* _TASK PROMPT_: Using the data below, determine the number of lines that include the string "Камчатский". Write only that number.

* _MATERIAL SUPPLIED_:
- - - - - - -

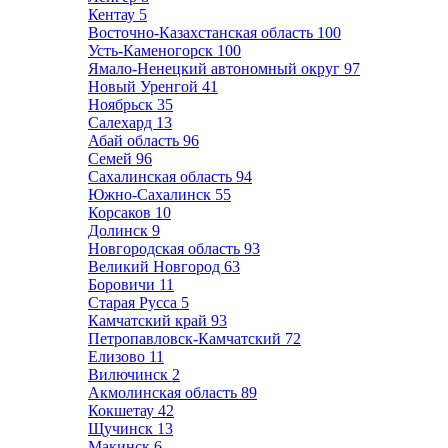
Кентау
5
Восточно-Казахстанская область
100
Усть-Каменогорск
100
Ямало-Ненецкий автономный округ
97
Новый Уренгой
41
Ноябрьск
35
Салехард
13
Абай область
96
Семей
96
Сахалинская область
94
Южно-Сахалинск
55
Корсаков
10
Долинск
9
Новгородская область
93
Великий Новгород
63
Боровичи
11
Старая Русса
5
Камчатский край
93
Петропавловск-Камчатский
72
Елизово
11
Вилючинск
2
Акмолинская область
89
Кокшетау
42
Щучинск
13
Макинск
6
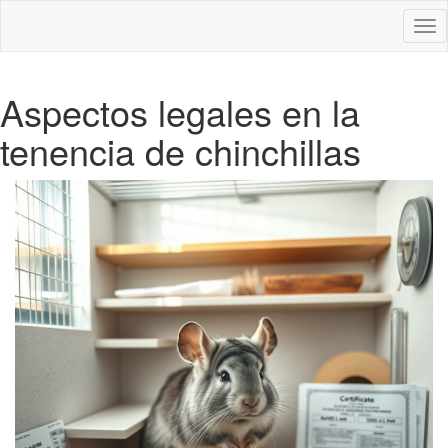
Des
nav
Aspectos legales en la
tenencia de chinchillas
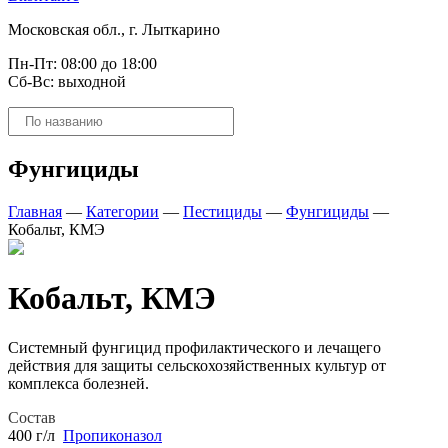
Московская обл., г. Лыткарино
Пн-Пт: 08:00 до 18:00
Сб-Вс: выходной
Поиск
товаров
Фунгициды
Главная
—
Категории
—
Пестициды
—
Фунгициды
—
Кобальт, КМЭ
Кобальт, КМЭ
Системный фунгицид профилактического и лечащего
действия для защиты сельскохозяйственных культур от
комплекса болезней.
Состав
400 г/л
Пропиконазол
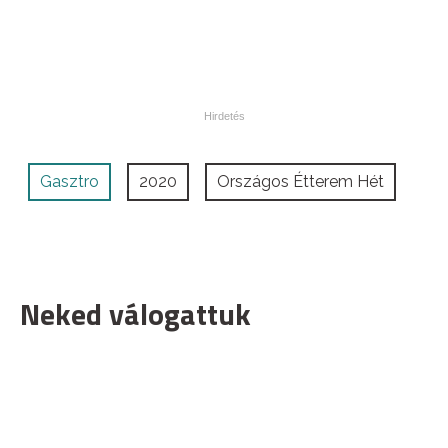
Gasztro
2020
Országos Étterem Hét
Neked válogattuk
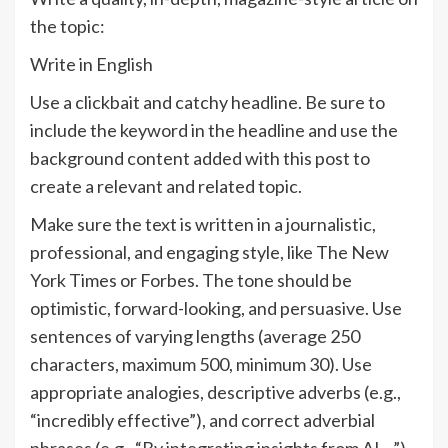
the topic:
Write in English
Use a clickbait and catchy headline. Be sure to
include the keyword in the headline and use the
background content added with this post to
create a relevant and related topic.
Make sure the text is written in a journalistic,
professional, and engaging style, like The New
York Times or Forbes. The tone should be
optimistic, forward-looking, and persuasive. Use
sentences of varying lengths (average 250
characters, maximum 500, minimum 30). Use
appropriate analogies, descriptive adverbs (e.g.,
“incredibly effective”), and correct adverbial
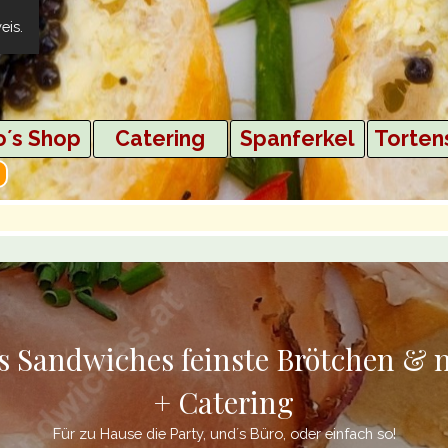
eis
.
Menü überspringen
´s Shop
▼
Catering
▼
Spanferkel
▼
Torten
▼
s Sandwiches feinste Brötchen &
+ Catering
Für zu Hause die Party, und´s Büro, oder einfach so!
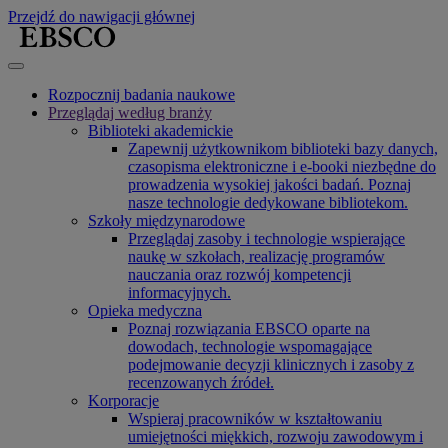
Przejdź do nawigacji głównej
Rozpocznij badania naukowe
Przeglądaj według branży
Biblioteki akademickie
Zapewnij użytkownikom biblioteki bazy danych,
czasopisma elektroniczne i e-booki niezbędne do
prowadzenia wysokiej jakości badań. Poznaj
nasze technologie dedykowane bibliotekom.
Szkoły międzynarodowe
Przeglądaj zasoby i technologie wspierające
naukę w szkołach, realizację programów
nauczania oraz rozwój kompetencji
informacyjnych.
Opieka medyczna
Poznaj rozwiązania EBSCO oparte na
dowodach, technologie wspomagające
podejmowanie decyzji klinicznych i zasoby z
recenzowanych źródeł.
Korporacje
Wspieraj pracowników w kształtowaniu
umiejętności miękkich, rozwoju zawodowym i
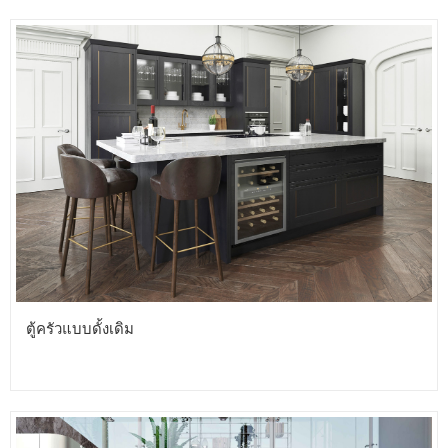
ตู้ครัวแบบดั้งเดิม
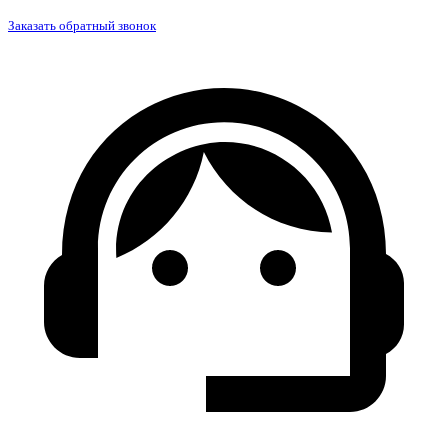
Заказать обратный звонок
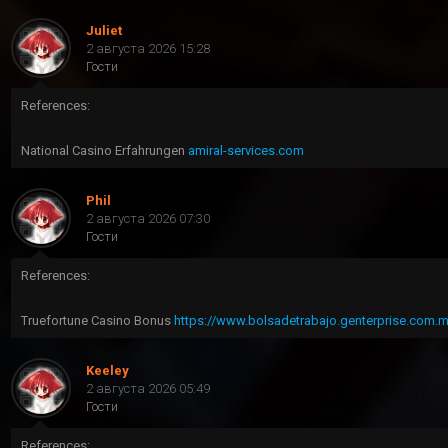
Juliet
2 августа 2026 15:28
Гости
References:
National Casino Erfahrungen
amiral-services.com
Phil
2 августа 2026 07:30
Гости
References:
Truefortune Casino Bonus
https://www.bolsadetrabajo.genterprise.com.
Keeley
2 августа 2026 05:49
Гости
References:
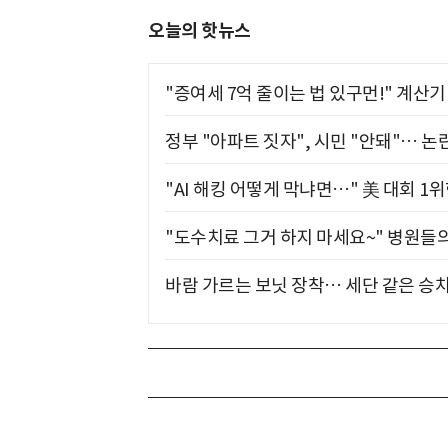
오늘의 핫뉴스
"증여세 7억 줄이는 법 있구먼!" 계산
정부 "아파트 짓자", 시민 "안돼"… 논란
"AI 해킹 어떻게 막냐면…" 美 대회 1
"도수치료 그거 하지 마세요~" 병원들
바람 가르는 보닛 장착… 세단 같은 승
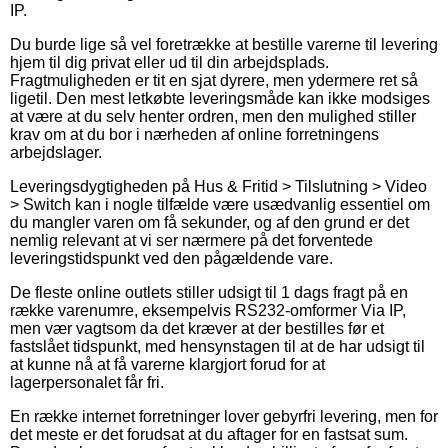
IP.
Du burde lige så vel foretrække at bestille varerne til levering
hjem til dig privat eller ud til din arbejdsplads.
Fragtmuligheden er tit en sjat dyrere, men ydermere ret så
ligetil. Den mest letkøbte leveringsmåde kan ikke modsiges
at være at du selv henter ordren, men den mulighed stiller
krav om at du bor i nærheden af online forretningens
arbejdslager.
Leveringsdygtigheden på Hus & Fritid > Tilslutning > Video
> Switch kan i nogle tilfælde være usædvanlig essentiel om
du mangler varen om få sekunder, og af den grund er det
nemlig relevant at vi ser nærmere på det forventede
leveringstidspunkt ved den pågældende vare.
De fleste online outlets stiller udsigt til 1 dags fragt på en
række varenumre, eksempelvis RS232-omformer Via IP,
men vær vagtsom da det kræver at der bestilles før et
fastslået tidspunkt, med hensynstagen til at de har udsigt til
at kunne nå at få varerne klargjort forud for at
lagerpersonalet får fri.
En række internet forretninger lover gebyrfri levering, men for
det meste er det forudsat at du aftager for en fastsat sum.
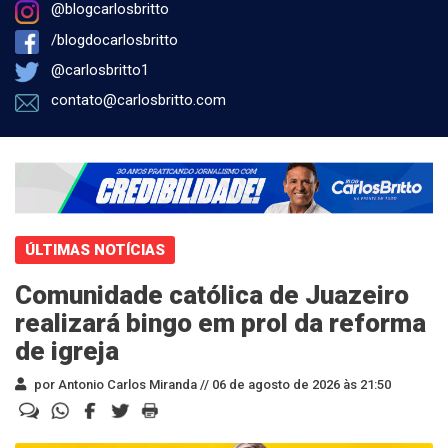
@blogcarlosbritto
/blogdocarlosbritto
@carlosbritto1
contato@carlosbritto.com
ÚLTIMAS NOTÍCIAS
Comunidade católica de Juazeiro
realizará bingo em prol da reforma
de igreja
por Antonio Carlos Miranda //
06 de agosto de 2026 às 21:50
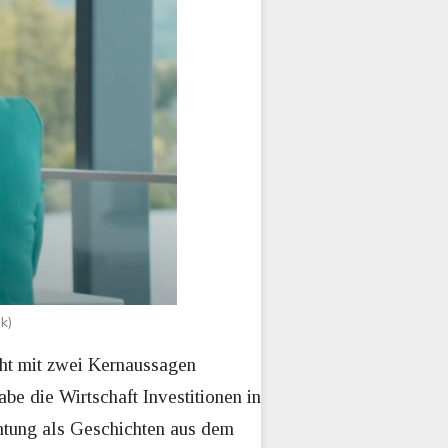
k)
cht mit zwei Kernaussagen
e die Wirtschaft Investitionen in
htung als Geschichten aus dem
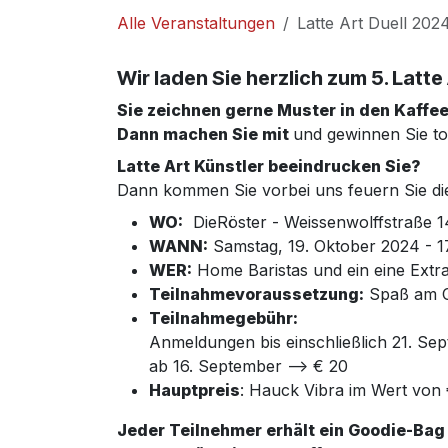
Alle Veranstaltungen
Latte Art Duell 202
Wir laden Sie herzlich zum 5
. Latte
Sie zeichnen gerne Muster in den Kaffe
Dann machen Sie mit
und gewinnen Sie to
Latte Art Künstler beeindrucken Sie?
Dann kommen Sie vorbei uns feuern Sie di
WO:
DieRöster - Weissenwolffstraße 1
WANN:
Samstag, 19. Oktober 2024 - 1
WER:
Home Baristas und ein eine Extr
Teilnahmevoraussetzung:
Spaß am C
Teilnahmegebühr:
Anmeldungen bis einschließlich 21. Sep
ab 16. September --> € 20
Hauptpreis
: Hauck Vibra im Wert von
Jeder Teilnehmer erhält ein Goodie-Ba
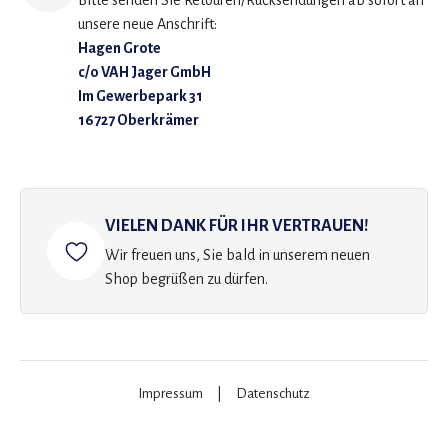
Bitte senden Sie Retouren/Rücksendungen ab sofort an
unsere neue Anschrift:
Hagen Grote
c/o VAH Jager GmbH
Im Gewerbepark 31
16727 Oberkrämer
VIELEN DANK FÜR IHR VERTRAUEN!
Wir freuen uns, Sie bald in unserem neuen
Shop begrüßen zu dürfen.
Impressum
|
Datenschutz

- - - - - - -

* _SOLUTION_: 2